━━━ Materials provided

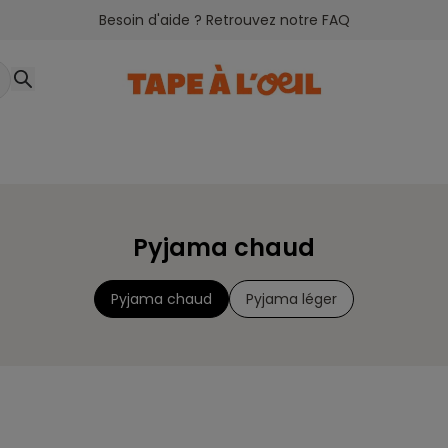
Besoin d'aide ? Retrouvez notre FAQ
Pyjama chaud
Pyjama chaud
Pyjama léger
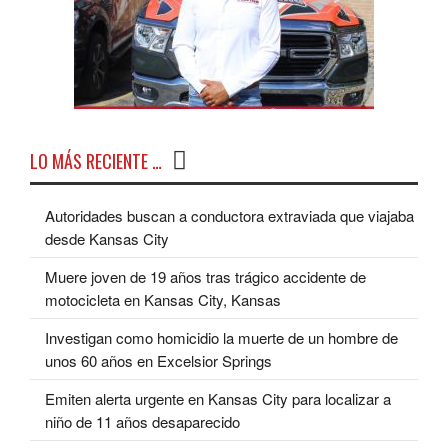
LO MÁS RECIENTE …
Autoridades buscan a conductora extraviada que viajaba
desde Kansas City
Muere joven de 19 años tras trágico accidente de
motocicleta en Kansas City, Kansas
Investigan como homicidio la muerte de un hombre de
unos 60 años en Excelsior Springs
Emiten alerta urgente en Kansas City para localizar a
niño de 11 años desaparecido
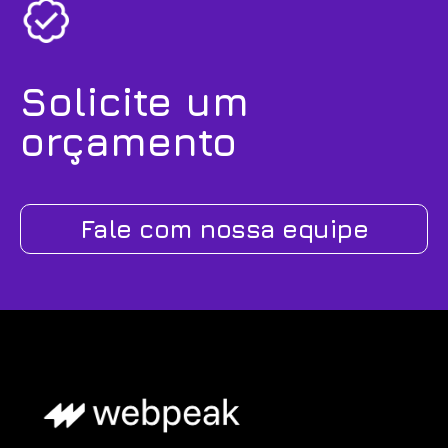
Solicite um
orçamento
Fale com nossa equipe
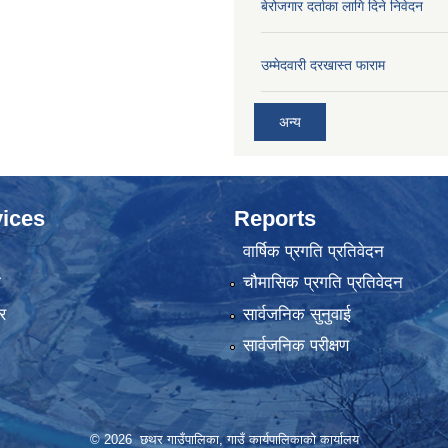
बेरोजगार दर्ताका लागि दिने निवेदन
उम्मेदवारी दरखास्त फाराम
अन्य
ices
Reports
वार्षिक प्रगति प्रतिवेदन
ा
चौमासिक प्रगति प्रतिवेदन
र
सार्वजनिक सुनुवाई
सार्वजनिक परीक्षण
© 2026 छथर गाउँपालिका, गाउँ कार्यपालिकाको कार्यालय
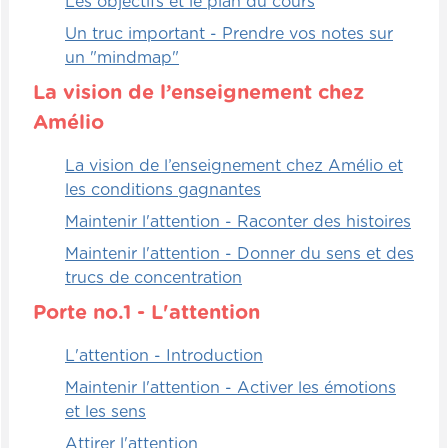
Les moines bouddhistes doivent mémoriser
Les objectifs et le plan du cours
des textes sacrés, ainsi que des livres et
Un truc important - Prendre vos notes sur
des livres entiers, mot pour mot. Et pour
un "mindmap"
arriver à faire cela, il faut une mémoire
La vision de l’enseignement chez
sacrément bien [00:01:00] entraînée. Cela
demande aussi évidemment un niveau de
Amélio
concentration spectaculaire. Eux
La vision de l’enseignement chez Amélio et
parviennent vraiment à créer cet état de
les conditions gagnantes
concentration spectaculaire de façon
extrêmement rapide, bien plus rapide que
Maintenir l'attention - Raconter des histoires
les meilleures techniques que l'on connaît
Maintenir l'attention - Donner du sens et des
présentement.
trucs de concentration
L'intérêt principal de cette technique est,
Porte no.1 - L'attention
pour moi, qu'elle permet vraiment d'avoir
un bénéfice à long terme quand on
L'attention - Introduction
l'exécute pendant une certaine période de
Maintenir l'attention - Activer les émotions
temps. Mais à un moment donné, même si
et les sens
on arrête de la faire, les bénéfices au niveau
Attirer l'attention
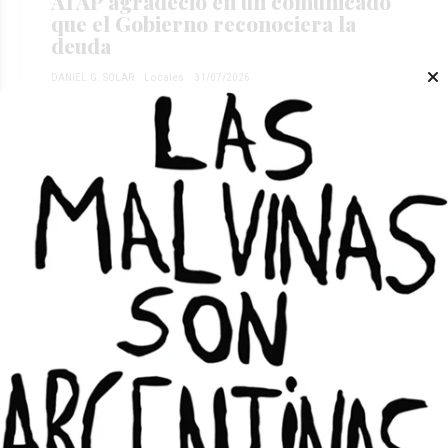
ATAP agradeció en un comunicado
que el Gobierno reconociera la
deuda
DANIEL G. SOLAR
Locales
31/07/2026
ENREGE se alía con Vicuña y deja a
San Juan ante el riesgo de pagar
más cara la luz
DANIEL G. SOLAR
Locales
29/07/2026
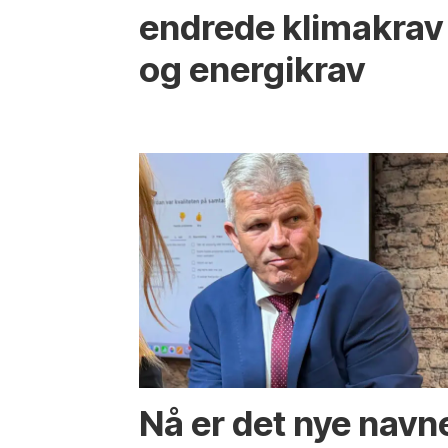
endrede klimakrav
og energikrav
Nå er det nye navn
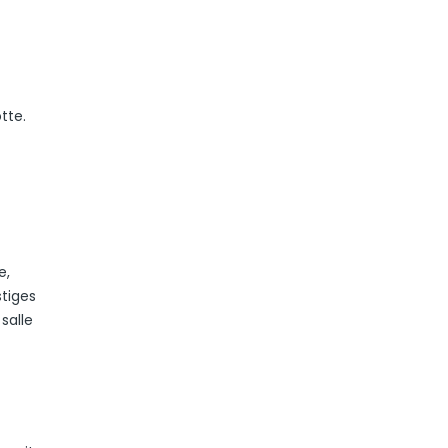
tte.
e,
stiges
salle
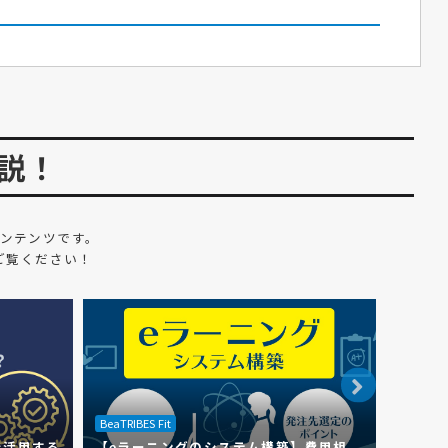
説！
ンテンツです。
ご覧ください！
BeaTRIBES Fit
BeaTRIBE
で活用する
【eラーニングのシステム構築】費用相
東京都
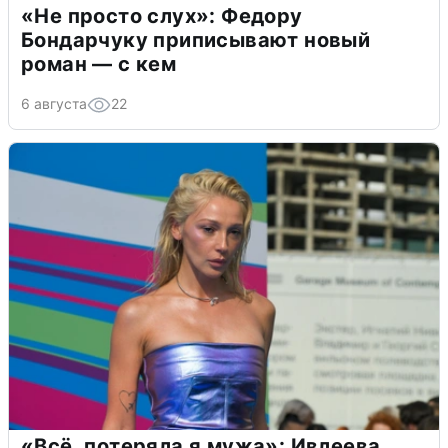
«Не просто слух»: Федору
Бондарчуку приписывают новый
роман — с кем
6 августа
22
«Всё, потеряла я мужа»: Ивлеева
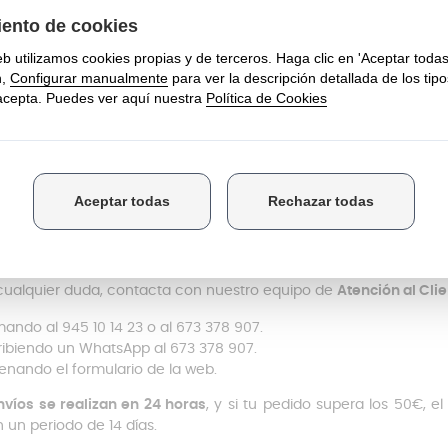
res saber para qué sirve Pierre Verte producto de limpieza?
ficies como cristales, azulejos, mármol y plástico en forma de pi
resenta en un
envase de 200 gramos
y entre los componente
ales
como la grasa vegetal, la glicerina, los copos de jabón, la
terístico aroma a limón. No cuenta con fosfatos añadidos y es
1
edra en contacto con el agua se convierte en
forma de gel
, lo
roducto. Es
necesario aclarar con agua limpia
tras el uso, ya que
stás buscando
dónde comprar
Passat Pierre Verte producto de 
lo encontrarás sin problema. Además, si quieres este produ
mos con esas opciones.
cualquier duda, contacta con nuestro equipo de
Atención al Cli
mando al 945 10 14 23 o al 673 378 907.
ribiendo un WhatsApp al 673 378 907.
lenando el formulario de la web.
nvíos se realizan en 24 horas
, y si tu pedido supera los 50€, e
n un periodo de 14 días.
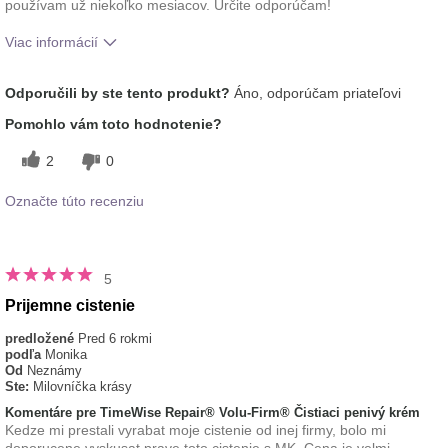
používam už niekoľko mesiacov. Určite odporúčam!
Viac informácií
Aká je vaša skúsenosť s
Osviežujúci, Príjemný
Odporučili by ste tento produkt?
Áno, odporúčam priateľovi
používaním tohto prípravku?
pocit na pokožke
Pomohlo vám toto hodnotenie?
2
0
Označte túto recenziu
5
Prijemne cistenie
predložené
Pred 6 rokmi
podľa
Monika
Od
Neznámy
Ste:
Milovníčka krásy
Komentáre pre TimeWise Repair® Volu-Firm® Čistiaci penivý krém
Kedze mi prestali vyrabat moje cistenie od inej firmy, bolo mi
doporucene vyskusat prave toto cistenie s MK. Cena je velmi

━━━━━━

# To-do item:
Copy all records exactly; omit images.

# Reply to the task:
Besoin d'aide ? Retrouvez notre FAQ
Pyjama chaud
Pyjama chaud
Pyjama léger
LO MÁS RECIENTE …
Autoridades buscan a conductora extraviada que viajaba
desde Kansas City
Muere joven de 19 años tras trágico accidente de
motocicleta en Kansas City, Kansas
Investigan como homicidio la muerte de un hombre de
unos 60 años en Excelsior Springs
Emiten alerta urgente en Kansas City para localizar a
niño de 11 años desaparecido
Solicite um
orçamento
Fale com nossa equipe
बेरोजगार दर्ताका लागि दिने निवेदन
उम्मेदवारी दरखास्त फाराम
अन्य
ices
Reports
वार्षिक प्रगति प्रतिवेदन
ा
चौमासिक प्रगति प्रतिवेदन
र
सार्वजनिक सुनुवाई
सार्वजनिक परीक्षण
© 2026 छथर गाउँपालिका, गाउँ कार्यपालिकाको कार्यालय
Les moines bouddhistes doivent mémoriser
Les objectifs et le plan du cours
des textes sacrés, ainsi que des livres et
Un truc important - Prendre vos notes sur
des livres entiers, mot pour mot. Et pour
un "mindmap"
arriver à faire cela, il faut une mémoire
La vision de l’enseignement chez
sacrément bien [00:01:00] entraînée. Cela
demande aussi évidemment un niveau de
Amélio
concentration spectaculaire. Eux
La vision de l’enseignement chez Amélio et
parviennent vraiment à créer cet état de
les conditions gagnantes
concentration spectaculaire de façon
extrêmement rapide, bien plus rapide que
Maintenir l'attention - Raconter des histoires
les meilleures techniques que l'on connaît
Maintenir l'attention - Donner du sens et des
présentement.
trucs de concentration
L'intérêt principal de cette technique est,
Porte no.1 - L'attention
pour moi, qu'elle permet vraiment d'avoir
un bénéfice à long terme quand on
L'attention - Introduction
l'exécute pendant une certaine période de
Maintenir l'attention - Activer les émotions
temps. Mais à un moment donné, même si
et les sens
on arrête de la faire, les bénéfices au niveau
Attirer l'attention
ATAP agradeció en un comunicado
que el Gobierno reconociera la
deuda
DANIEL G. SOLAR
Locales
31/07/2026
ENREGE se alía con Vicuña y deja a
San Juan ante el riesgo de pagar
más cara la luz
DANIEL G. SOLAR
Locales
29/07/2026
endrede klimakrav
og energikrav
Nå er det nye navn
tte.
e,
stiges
salle
説！
ンテンツです。
ご覧ください！
BeaTRIBES Fit
BeaTRIBE
で活用する
【eラーニングのシステム構築】費用相
東京都
«Не просто слух»: Федору
Бондарчуку приписывают новый
роман — с кем
6 августа
22
«Всё, потеряла я мужа»: Ивлеева
res saber para qué sirve Pierre Verte producto de limpieza?
ficies como cristales, azulejos, mármol y plástico en forma de pi
resenta en un
envase de 200 gramos
y entre los componente
ales
como la grasa vegetal, la glicerina, los copos de jabón, la
terístico aroma a limón. No cuenta con fosfatos añadidos y es
1
edra en contacto con el agua se convierte en
forma de gel
, lo
roducto. Es
necesario aclarar con agua limpia
tras el uso, ya que
stás buscando
dónde comprar
Passat Pierre Verte producto de 
lo encontrarás sin problema. Además, si quieres este produ
mos con esas opciones.
cualquier duda, contacta con nuestro equipo de
Atención al Cli
mando al 945 10 14 23 o al 673 378 907.
ribiendo un WhatsApp al 673 378 907.
lenando el formulario de la web.
nvíos se realizan en 24 horas
, y si tu pedido supera los 50€, e
n un periodo de 14 días.
používam už niekoľko mesiacov. Určite odporúčam!
Viac informácií
Aká je vaša skúsenosť s
Osviežujúci, Príjemný
Odporučili by ste tento produkt?
Áno, odporúčam priateľovi
používaním tohto prípravku?
pocit na pokožke
Pomohlo vám toto hodnotenie?
2
0
Označte túto recenziu
5
Prijemne cistenie
predložené
Pred 6 rokmi
podľa
Monika
Od
Neznámy
Ste:
Milovníčka krásy
Komentáre pre TimeWise Repair® Volu-Firm® Čistiaci penivý krém
Kedze mi prestali vyrabat moje cistenie od inej firmy, bolo mi
doporucene vyskusat prave toto cistenie s MK. Cena je velmi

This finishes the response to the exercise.